- Opening Delimiter -

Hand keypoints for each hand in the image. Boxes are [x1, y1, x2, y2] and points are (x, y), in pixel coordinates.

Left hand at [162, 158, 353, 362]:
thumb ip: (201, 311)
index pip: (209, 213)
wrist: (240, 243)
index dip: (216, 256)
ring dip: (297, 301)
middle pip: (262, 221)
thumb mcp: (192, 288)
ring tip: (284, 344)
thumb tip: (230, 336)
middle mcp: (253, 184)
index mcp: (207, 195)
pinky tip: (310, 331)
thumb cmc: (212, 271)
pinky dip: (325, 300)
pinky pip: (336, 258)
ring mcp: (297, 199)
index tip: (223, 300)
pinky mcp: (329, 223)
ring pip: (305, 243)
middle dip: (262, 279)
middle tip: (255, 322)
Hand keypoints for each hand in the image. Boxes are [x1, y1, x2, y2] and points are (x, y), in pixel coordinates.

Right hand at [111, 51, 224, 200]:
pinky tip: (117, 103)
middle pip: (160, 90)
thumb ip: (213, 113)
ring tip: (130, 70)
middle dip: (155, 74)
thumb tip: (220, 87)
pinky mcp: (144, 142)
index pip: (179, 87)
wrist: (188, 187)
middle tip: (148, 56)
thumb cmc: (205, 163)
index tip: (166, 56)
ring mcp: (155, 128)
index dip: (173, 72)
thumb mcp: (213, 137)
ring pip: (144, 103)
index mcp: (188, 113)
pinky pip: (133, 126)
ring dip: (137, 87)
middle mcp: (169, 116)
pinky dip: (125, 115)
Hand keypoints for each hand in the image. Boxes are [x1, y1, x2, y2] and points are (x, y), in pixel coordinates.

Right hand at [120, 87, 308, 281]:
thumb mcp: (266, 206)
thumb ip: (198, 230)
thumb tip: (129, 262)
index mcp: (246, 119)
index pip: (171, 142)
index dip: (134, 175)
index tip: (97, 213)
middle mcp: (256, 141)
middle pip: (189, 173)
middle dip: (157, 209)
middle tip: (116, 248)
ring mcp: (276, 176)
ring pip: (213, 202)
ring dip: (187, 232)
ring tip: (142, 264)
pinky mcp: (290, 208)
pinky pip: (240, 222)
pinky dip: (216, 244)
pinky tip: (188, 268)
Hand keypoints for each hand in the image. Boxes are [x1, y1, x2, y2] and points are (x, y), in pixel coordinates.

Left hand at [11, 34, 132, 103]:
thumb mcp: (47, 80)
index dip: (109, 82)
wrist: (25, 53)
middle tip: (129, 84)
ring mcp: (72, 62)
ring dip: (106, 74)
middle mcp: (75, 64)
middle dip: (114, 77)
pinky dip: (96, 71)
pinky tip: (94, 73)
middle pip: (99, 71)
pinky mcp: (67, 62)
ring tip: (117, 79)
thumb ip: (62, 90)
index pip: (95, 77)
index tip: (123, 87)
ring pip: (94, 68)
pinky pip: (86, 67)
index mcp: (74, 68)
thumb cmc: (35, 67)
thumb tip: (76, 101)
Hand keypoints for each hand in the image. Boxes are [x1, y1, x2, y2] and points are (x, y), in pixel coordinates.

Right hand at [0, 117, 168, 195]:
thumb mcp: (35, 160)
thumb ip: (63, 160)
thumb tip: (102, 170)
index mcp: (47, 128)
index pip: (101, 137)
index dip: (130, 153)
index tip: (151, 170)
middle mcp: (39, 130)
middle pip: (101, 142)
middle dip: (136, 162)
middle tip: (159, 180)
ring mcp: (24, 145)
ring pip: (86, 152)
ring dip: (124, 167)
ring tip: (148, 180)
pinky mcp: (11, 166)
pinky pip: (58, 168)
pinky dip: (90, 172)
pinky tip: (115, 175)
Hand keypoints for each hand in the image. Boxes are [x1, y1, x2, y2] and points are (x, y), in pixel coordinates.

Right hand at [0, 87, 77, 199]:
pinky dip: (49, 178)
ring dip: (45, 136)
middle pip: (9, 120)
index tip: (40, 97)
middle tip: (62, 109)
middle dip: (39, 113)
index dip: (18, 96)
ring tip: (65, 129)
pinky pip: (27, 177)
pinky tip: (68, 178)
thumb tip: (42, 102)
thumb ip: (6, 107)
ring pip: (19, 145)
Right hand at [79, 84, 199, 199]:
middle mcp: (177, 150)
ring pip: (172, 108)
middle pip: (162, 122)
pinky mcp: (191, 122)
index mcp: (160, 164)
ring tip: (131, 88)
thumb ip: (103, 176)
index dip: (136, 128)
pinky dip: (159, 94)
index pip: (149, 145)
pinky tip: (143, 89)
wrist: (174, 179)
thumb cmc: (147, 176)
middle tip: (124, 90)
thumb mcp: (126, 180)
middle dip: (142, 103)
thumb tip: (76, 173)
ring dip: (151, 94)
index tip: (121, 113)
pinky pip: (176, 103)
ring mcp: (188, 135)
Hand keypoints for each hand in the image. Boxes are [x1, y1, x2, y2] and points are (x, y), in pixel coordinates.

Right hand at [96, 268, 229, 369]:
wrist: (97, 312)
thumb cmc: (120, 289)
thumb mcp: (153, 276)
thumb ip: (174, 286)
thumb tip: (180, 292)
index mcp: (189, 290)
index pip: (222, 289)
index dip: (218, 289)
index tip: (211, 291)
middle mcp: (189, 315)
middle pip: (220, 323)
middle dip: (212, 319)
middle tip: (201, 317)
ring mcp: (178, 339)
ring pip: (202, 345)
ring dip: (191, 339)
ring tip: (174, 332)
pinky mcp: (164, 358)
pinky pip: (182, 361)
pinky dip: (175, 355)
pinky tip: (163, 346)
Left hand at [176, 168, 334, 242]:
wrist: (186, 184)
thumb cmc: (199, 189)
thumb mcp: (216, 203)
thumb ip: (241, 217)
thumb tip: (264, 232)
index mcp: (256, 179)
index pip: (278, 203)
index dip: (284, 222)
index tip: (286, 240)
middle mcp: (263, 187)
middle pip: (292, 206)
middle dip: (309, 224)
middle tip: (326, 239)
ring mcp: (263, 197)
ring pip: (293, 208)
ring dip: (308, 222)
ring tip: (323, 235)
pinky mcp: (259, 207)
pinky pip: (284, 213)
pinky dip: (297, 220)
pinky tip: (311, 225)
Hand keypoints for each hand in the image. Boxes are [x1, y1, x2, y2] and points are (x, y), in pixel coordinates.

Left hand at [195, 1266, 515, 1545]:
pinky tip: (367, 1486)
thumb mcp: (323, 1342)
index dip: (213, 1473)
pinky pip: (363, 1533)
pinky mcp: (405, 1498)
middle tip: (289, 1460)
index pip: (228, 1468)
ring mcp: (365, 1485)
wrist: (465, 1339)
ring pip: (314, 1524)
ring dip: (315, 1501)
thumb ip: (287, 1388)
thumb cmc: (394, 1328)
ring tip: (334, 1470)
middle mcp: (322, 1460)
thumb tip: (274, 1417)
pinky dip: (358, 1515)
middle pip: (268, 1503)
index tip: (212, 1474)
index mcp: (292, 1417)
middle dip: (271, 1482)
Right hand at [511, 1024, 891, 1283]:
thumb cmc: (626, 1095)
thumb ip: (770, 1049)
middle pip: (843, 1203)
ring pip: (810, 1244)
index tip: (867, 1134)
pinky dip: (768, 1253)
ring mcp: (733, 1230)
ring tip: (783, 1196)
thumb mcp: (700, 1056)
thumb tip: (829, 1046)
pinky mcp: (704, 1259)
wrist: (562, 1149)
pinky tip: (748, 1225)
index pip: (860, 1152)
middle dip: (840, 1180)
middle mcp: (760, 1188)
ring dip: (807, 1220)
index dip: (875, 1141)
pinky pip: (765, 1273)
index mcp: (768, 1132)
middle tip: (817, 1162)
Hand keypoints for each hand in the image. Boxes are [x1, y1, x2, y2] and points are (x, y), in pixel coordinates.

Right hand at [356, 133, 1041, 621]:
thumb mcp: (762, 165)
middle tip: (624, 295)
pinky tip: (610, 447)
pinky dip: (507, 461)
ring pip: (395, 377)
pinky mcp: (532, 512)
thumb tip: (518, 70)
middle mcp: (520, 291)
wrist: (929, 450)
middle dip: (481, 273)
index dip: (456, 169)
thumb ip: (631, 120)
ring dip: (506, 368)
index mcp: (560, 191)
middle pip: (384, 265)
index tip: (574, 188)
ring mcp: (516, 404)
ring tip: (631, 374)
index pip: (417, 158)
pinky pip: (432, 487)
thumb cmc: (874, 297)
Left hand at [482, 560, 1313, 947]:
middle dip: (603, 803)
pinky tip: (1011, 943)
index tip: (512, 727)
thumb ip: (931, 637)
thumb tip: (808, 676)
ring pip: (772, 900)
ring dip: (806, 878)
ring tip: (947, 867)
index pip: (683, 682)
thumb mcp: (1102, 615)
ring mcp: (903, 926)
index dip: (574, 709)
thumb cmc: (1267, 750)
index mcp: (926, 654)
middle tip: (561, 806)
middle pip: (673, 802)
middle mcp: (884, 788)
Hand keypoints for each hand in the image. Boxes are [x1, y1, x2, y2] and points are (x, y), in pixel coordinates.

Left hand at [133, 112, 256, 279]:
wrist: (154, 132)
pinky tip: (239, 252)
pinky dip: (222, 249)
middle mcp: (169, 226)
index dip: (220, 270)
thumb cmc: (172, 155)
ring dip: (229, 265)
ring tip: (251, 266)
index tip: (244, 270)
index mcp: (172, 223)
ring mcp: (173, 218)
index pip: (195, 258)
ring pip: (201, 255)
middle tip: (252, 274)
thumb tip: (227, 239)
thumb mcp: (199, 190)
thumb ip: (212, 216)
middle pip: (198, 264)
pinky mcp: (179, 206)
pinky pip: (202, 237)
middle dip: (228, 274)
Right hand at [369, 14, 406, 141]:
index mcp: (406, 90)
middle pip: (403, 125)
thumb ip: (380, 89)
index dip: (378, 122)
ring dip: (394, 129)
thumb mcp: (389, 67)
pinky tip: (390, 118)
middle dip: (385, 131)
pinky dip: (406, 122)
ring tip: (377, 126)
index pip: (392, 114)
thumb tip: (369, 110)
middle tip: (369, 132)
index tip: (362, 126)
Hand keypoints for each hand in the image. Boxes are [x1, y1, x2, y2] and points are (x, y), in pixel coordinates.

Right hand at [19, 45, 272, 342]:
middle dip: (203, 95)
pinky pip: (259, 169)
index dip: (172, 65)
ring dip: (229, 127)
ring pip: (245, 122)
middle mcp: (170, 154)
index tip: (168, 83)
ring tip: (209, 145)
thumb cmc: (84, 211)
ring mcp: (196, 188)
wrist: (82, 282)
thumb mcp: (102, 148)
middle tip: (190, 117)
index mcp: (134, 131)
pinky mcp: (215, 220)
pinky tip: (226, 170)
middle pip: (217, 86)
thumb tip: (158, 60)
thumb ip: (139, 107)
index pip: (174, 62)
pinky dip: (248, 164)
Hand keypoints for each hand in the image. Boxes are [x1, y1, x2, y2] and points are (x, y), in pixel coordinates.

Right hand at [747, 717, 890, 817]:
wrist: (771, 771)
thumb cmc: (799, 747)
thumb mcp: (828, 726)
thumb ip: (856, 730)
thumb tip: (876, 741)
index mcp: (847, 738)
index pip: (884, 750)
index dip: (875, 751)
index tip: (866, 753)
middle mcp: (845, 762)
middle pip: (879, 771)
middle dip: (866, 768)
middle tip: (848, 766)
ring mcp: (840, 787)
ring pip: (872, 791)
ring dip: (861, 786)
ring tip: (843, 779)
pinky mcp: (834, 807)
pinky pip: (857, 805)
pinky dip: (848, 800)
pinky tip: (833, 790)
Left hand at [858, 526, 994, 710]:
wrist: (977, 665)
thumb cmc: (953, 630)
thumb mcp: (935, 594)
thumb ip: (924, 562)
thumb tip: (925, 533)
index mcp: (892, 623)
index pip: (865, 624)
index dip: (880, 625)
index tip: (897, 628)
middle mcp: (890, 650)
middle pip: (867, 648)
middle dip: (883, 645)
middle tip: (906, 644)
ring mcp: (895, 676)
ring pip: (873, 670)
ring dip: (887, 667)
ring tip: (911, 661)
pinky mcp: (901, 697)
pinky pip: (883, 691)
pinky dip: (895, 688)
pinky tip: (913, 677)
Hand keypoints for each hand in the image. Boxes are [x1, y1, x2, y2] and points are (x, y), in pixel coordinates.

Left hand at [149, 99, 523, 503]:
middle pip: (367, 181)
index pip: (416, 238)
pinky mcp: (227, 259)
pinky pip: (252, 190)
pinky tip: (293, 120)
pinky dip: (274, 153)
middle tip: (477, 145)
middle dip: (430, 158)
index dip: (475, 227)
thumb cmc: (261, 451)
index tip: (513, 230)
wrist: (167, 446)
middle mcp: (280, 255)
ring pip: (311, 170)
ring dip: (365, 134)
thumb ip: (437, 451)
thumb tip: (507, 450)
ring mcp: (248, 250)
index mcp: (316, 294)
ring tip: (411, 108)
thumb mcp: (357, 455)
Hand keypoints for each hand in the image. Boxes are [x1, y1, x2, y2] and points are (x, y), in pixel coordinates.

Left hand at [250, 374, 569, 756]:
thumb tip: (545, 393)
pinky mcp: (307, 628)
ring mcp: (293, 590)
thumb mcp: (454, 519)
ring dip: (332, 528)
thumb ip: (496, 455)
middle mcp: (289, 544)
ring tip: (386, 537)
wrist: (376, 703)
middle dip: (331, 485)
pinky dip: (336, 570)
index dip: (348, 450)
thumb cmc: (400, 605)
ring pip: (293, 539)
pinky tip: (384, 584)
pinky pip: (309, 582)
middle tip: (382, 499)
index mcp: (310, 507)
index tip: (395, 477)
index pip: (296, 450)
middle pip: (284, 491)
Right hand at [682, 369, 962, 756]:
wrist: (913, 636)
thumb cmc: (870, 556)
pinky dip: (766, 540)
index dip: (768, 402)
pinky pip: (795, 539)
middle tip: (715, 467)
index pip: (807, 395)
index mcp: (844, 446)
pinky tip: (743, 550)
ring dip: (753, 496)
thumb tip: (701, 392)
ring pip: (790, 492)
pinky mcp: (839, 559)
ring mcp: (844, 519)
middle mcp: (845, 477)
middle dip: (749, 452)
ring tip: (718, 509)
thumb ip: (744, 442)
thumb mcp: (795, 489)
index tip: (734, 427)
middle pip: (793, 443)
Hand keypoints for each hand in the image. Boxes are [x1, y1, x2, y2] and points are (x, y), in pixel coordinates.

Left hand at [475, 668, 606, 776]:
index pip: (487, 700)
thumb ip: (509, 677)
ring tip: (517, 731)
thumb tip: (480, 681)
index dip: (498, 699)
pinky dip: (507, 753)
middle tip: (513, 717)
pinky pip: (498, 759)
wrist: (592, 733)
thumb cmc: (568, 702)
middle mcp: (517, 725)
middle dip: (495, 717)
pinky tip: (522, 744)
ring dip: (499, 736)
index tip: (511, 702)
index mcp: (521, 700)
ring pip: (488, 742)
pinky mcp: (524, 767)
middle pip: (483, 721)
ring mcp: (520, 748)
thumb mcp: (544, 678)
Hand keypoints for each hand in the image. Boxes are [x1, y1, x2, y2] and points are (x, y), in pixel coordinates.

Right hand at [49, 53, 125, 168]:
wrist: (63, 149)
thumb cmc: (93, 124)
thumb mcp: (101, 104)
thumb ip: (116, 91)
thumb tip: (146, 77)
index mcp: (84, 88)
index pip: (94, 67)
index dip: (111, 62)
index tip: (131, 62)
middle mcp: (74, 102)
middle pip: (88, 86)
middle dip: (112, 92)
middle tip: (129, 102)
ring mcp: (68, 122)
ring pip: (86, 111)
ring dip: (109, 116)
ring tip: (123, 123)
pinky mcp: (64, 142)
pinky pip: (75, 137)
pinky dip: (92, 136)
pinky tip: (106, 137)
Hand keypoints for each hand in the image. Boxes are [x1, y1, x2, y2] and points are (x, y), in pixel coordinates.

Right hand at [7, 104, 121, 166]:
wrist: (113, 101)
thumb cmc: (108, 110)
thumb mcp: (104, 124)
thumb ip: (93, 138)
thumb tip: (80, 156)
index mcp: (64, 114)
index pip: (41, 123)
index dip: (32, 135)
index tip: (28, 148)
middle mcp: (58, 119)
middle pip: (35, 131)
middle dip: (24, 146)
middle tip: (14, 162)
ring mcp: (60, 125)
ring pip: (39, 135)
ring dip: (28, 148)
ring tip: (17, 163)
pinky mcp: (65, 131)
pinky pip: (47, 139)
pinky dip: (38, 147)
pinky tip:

- Closing Delimiter -

(Description of the task): Lines wanted from the listing above: the line with "pinky tip: (748, 1225)" up to and including the line with "pinky dip: (222, 249)". Please write them out exactly, adding nothing else.

(Solution to the exercise):
pinky tip: (748, 1225)
index pip: (860, 1152)
middle dip: (840, 1180)
middle mcp: (760, 1188)
ring dip: (807, 1220)
index dip: (875, 1141)
pinky pip: (765, 1273)
index mcp: (768, 1132)
middle tip: (817, 1162)
Hand keypoints for each hand in the image. Boxes are [x1, y1, x2, y2] and points are (x, y), in pixel coordinates.

Right hand at [356, 133, 1041, 621]:
thumb mcp: (762, 165)
middle tip: (624, 295)
pinky tip: (610, 447)
pinky dip: (507, 461)
ring pip: (395, 377)
pinky mcp: (532, 512)
thumb tip: (518, 70)
middle mcp: (520, 291)
wrist: (929, 450)
middle dip: (481, 273)
index dip: (456, 169)
thumb ip: (631, 120)
ring dip: (506, 368)
index mcp: (560, 191)
middle pip: (384, 265)
index tip: (574, 188)
ring mcp: (516, 404)
ring tip: (631, 374)
index pip: (417, 158)
pinky pip: (432, 487)
thumb cmc: (874, 297)
Left hand at [482, 560, 1313, 947]:
middle dip: (603, 803)
pinky tip: (1011, 943)
index tip: (512, 727)
thumb ip: (931, 637)
thumb tip: (808, 676)
ring pip: (772, 900)
ring dip: (806, 878)
ring tip: (947, 867)
index pip: (683, 682)
thumb mcp: (1102, 615)
ring mcp: (903, 926)
index dip: (574, 709)
thumb cmc: (1267, 750)
index mcp: (926, 654)
middle tip: (561, 806)
middle pip: (673, 802)
middle mcp: (884, 788)
Hand keypoints for each hand in the image. Boxes are [x1, y1, x2, y2] and points are (x, y), in pixel coordinates.

Left hand at [133, 112, 256, 279]:
wrist: (154, 132)
pinky tip: (239, 252)
pinky dip: (222, 249)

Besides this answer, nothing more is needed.